Each New Year offers hope for a new start. We often set resolutions that quickly fade with the stresses of life. But with just a few tips and a little support, you can make 2015 the year you move forward toward financial security, making your dreams become reality.

  1. Set aside time to talk
    The first step to finding common ground with your finances is to take time to talk about money. Don’t wait for overspending, overdrafts or a financial crisis. Define your values and goals together and clarify the difference between needs and wants.

    It’s also important to teach children about the value of money and how to use it responsibly. Partners like Jump$tart Coalition and National Endowment for Education (NEFE) are making this easier. Programs such as Money As You Grow and Smart About Money  offer tips to incorporate financial literacy into everyday conversation as early as age 2.

  2. Create a budget.
    With established values you are ready to create your budget. There are some great tools out there to get you started. You can explore options such as Mint or YNAB, but even an excel document will work. Choose something that is user-friendly and works for you. Set a time each month to check in and evaluate your goals and your progress. Make adjustments or improvements based on your unique situation.

  3. Focus on small steps that have big returns.
    Many people in debt feel trapped and overwhelmed, but remember that even small steps can have a dramatic effect on financial stability.

  4. Pay off credit card debt.
    Just paying a small amount above the minimum payment each month can have a fairly dramatic affect. As little as $15 to $25 more could help you pay off a credit card debt 5 to 10 years sooner. Also, credit card companies are required to include information about accelerating your payoff on your monthly statement, so take a look.

  5. Utilize a flexible spending account.
    Check with your employer. Most companies allow you to take money out of your paycheck pre-tax to pay for expenditures such as dependent care and health care. But make sure you only take out what you need — if you don’t spend it you lose it!

  6. Save for retirement.
    Thanks to compound interest, your money grows exponentially over time. A small contribution now can mean larger returns later. An easy first step? If your company offers a 401(k), at the very minimum you should contribute the amount that they will match – if not, you are essentially turning down free money.
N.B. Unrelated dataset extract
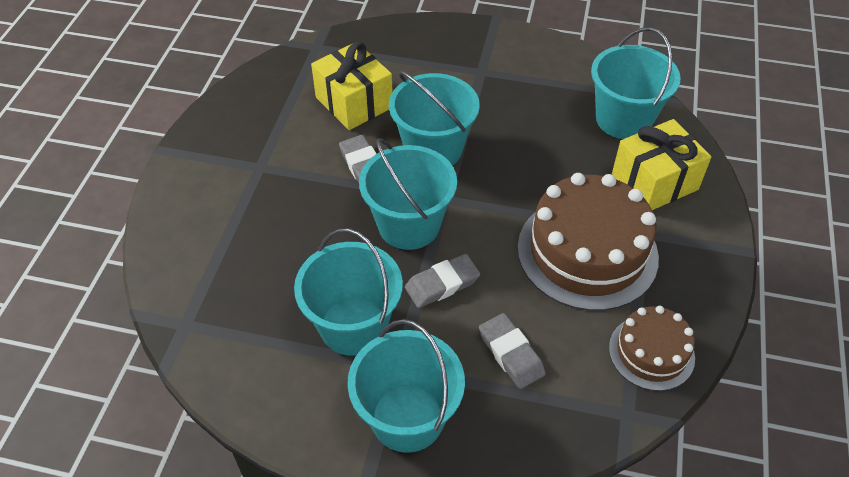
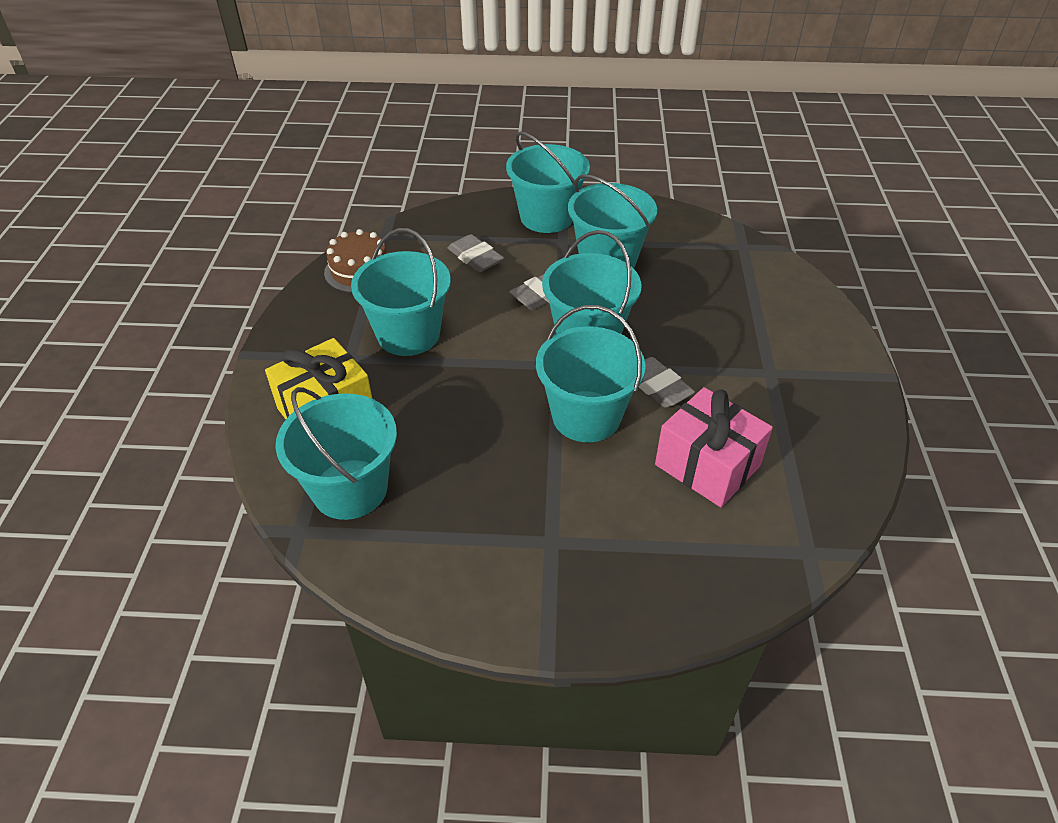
camera: 170 degrees right, 5 degrees down
yellow gift [311,42,393,130] -> pink gift [655,387,773,507]
brown cake [518,173,659,311] -> turquoise bucket [351,228,451,356]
  7. Prepare for the “what ifs.”
    Make 2015 the year you finally check off those “to-do’s” that seem so insignificant now, but can affect you drastically later. Build an emergency fund, set up a life insurance policy, create a living will and open a 529 plan to begin saving for your child’s education.

Still feeling overwhelmed? Don’t be afraid to ask for help. When it comes to financial advice, many Americans feel lost in the middle. They are not living in poverty, but they also do not have a large amount of wealth to invest. An AFC (Accredited Financial Counselor) provides unbiased financial guidance to help you manage your finances, develop a budget, eliminate debt and maintain positive financial behaviors.